The question that a growing number of Americans and international jurists are beginning to ask is whether their own countries have become unwilling imperial provinces in a project that benefits neither their security nor their values. A June 2026 PEW poll found that for the first time, a narrow majority of Americans (52%) believe that U.S. policy “is excessively influenced by a foreign government’s interests,” with Israel topping the list by a wide margin.
The Response From Power:
Officially, both governments reject this characterisation. A White House National Security Council spokesperson, asked about the amalgamation, replied in an email: “The U.S.-Israel partnership is a force for stability based on shared democratic values and mutual threats from Iran and radical terrorism. Any suggestion of ‘control’ is a repackaging of ancient anti-Semitic tropes.” The Israeli Embassy in Washington called the allegation that Israel is pursuing a “Greater Israel” project a “malicious fabrication peddled by enemies of the Jewish state to delegitimise our right to self-defence.”
Yet the documents and the actions speak louder. In a rare candid moment at a Tel Aviv think tank last month, a former Israeli deputy foreign minister shrugged when asked about the charge of domination. “We are a small nation that has learned how to multiply its power through a superpower. Is that control, or is it genius? Let the professors decide.”

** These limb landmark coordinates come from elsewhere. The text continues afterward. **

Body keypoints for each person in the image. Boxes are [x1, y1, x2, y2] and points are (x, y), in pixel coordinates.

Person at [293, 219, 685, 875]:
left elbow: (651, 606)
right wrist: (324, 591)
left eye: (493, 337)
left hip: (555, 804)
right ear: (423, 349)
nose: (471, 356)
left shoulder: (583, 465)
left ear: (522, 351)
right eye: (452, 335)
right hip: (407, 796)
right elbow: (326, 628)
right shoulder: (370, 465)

For the residents of Burin, Jenin, and Gaza City’s rubble-strewn streets, and for American taxpayers watching their infrastructure crumble while their government writes another emergency check, the answer is already clear. The merger is complete, its implications barely yet understood, and the silence that surrounds it is perhaps the most damning evidence of all that the transfer of power has long since happened. The final question is not whether America can restrain Israel, but whether America can remember what it means to govern itself.